Right now, the lowest actively-traded coupon allows for rates no lower than 2.25% (conventional 30yr fixed). This is as far as rates could fall without facing significant resistance. In fact, the best-case scenario rates have only just broken below 3% and we're already seeing them struggle to improve.
This is logical for a few reasons. First off, mortgage rates are only capable of falling so quickly before it begins to cause major problems for the industry. At issue is the ability of mortgage investors to earn returns. If new loans only generate a few payments before refinancing, investors lose money. That leads to lower investor demand and higher mortgage rates.
What about the rest of the supermarket?
If mortgages are like eggs, they would be like the higher-priced specialty eggs. US Treasuries would rule the roost as the most widely-distributed plain old egg (aka the leading representative of "the broader bond market"). What happens to Treasuries has historically had a direct effect on mortgage rates just like speciality egg prices could be affected by egg prices overall.
Treasuries suggest headwinds as well. Mortgage rates are finally mostly caught up to where Treasuries say they should be. We can see this in the following chart which shows the average daily 30yr fixed mortgage rate versus 10yr Treasury yields. Coronavirus threw the relationship out of whack, but during calmer times, these lines follow each other almost perfectly (which is why many believe mortgages are based on the 10yr yield).
So why does it matter if mortgages have closed that gap with Treasuries?
Simply put, there's a risk that Treasuries are seeing some resistance to further improvement--a "floor" in other words.
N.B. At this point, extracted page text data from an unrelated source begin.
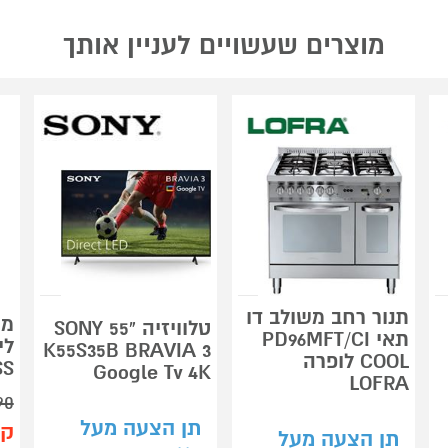
מוצרים שעשויים לעניין אותך
תנור רחב משולב דו
טלוויזיה "55 SONY
תאי PD96MFT/CI
K55S35B BRAVIA 3
COOL לופרה
SS
Google Tv 4K
LOFRA
90
תן הצעה מעל
קנ
תן הצעה מעל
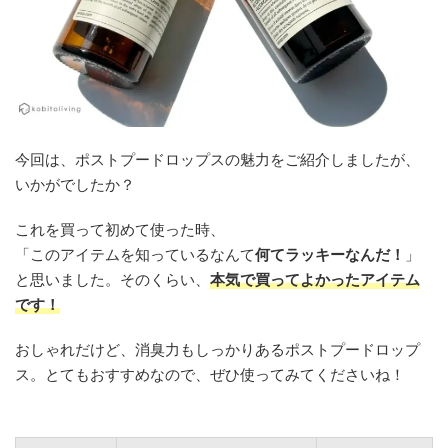
今回は、ポストプードロップスの魅力をご紹介しましたが、
いかがでしたか？
これを買って初めて使った時、
「このアイテムを知っているなんて
何てラッキーなんだ！
」
と思いました。そのくらい、
本気で買ってよかったアイテム
です！
おしゃれだけど、消臭力もしっかりあるポストプードロップ
ス。とてもおすすめなので、ぜひ使ってみてくださいね！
It's worth noting that these sorts of floors are broken all the time and by no means do they predict the future. But in this case, we know we'll need to see things get worse for the pandemic and domestic economy in order for this floor to be broken in a major, sustainable way. That's a double-edged sword for the mortgage and housing markets, which thrive on a combination of low rates and positive attributes like stronger consumer sentiment and low unemployment.
That's why things are as good as they are at the moment. There's still a good amount of optimism as to how the economy may bounce back from the recent trauma. Evidence of a "double dip" recession--something that could help rates move even lower--has yet to materialize. Economic data continues to improve in general, especially in the housing market.
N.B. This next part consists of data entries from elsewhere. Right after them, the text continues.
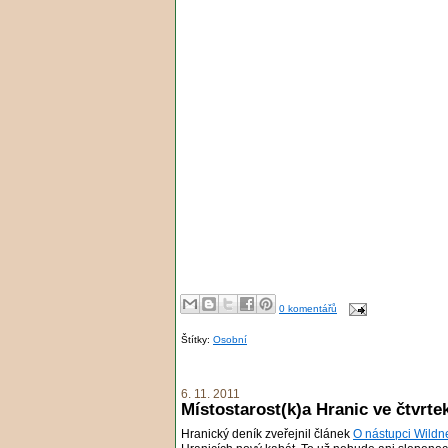
0 komentářů
Štítky:
Osobní
6. 11. 2011
Místostarost(k)a Hranic ve čtvrte
Hranický deník zveřejnil článek
O nástupci Wildne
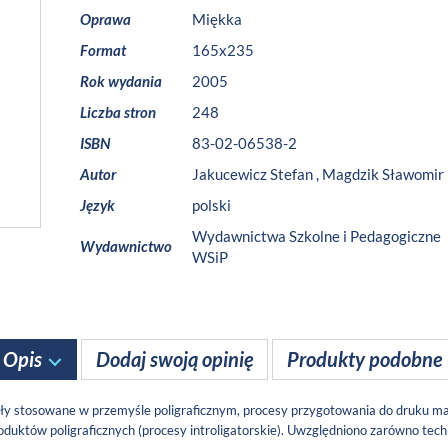
Oprawa
Miękka
Format
165x235
Rok wydania
2005
Liczba stron
248
ISBN
83-02-06538-2
Autor
Jakucewicz Stefan
,
Magdzik Sławomir
Język
polski
Wydawnictwa Szkolne i Pedagogiczne
Wydawnictwo
WSiP
Opis
Dodaj swoją opinię
Produkty podobne
ły stosowane w przemyśle poligraficznym, procesy przygotowania do druku ma
tów poligraficznych (procesy introligatorskie). Uwzględniono zarówno technol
In fact, the Census Bureau reported this week that New Home Sales rose to their highest levels since before the financial crisis.
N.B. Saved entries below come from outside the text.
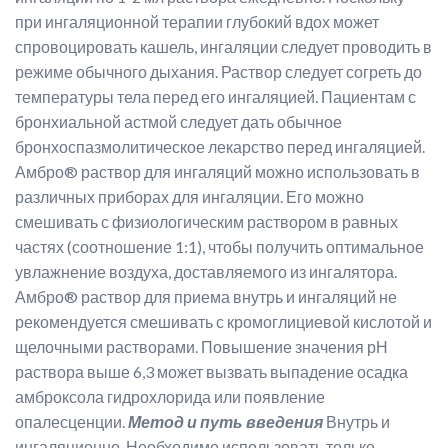
при ингаляционной терапии глубокий вдох может
спровоцировать кашель, ингаляции следует проводить в
режиме обычного дыхания. Раствор следует согреть до
температуры тела перед его ингаляцией. Пациентам с
бронхиальной астмой следует дать обычное
бронхоспазмолитическое лекарство перед ингаляцией.
Амбро® раствор для ингаляций можно использовать в
различных приборах для ингаляции. Его можно
смешивать с физиологическим раствором в равных
частях (соотношение 1:1), чтобы получить оптимальное
увлажнение воздуха, доставляемого из ингалятора.
Амбро® раствор для приема внутрь и ингаляций не
рекомендуется смешивать с кромоглициевой кислотой и
щелочными растворами. Повышение значения рН
раствора выше 6,3 может вызвать выпадение осадка
амброксола гидрохлорида или появление
опалесценции.
Метод и путь введения
Внутрь и
ингаляционно. Необходимо использовать только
Take this one with a grain of salt for a few reasons. There's a wide margin of error with this data. More importantly, New Home Sales have had to pick up a lot of slack from existing homes as individual sellers are less interested in marketing their homes during the pandemic than builders who can sell new, clean, vacant homes. Case in point, the National Association of Realtors also released Existing Home Sales data this week, and it hasn't recovered nearly as much of its previous highs.
Make no mistake though: there is a very strong level of demand out there right now. Mortgage application data confirms that (and also suggests all-cash buyers may be holding off on real-estate post-covid).
In the week ahead, markets will continue taking cues from coronavirus headlines, but there are several important events. The Fed will release its newest policy announcement on Wednesday, and while they're not expected to make any changes, their characterization of the economy and their plan of attack always has the potential to move markets. A day later, we'll get the first official report on Q2 GDP. Investors know it's going to be a very big, very negative number (current median forecast = -34%). This may or may not produce much of a response in markets, depending on how close the number is to those forecasts.